Press Step or Run All to begin.
Step 07

Complexity Analysis

Time
O(m × n)
Space
O(m)

Approach Breakdown

BRUTE FORCE
O(n²) time
O(1) space

Two nested loops check every pair or subarray. The outer loop fixes a starting point, the inner loop extends or searches. For n elements this gives up to n²/2 operations. No extra space, but the quadratic time is prohibitive for large inputs.

OPTIMIZED
O(n) time
O(1) space

Most array problems have an O(n²) brute force (nested loops) and an O(n) optimal (single pass with clever state tracking). The key is identifying what information to maintain as you scan: a running max, a prefix sum, a hash map of seen values, or two pointers.

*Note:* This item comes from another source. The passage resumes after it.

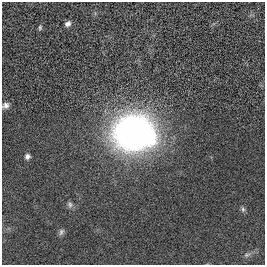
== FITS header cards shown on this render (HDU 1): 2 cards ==
NAXIS1  =                  263
NAXIS2  =                  263

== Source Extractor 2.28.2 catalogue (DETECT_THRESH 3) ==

Shortcut: If you are using nested loops on an array, there is almost always an O(n) solution. Look for the right auxiliary state.
Coach Notes

Common Mistakes

Review these before coding to avoid predictable interview regressions.

Off-by-one on range boundaries

Wrong move: Loop endpoints miss first/last candidate.

Usually fails on: Fails on minimal arrays and exact-boundary answers.

Fix: Re-derive loops from inclusive/exclusive ranges before coding.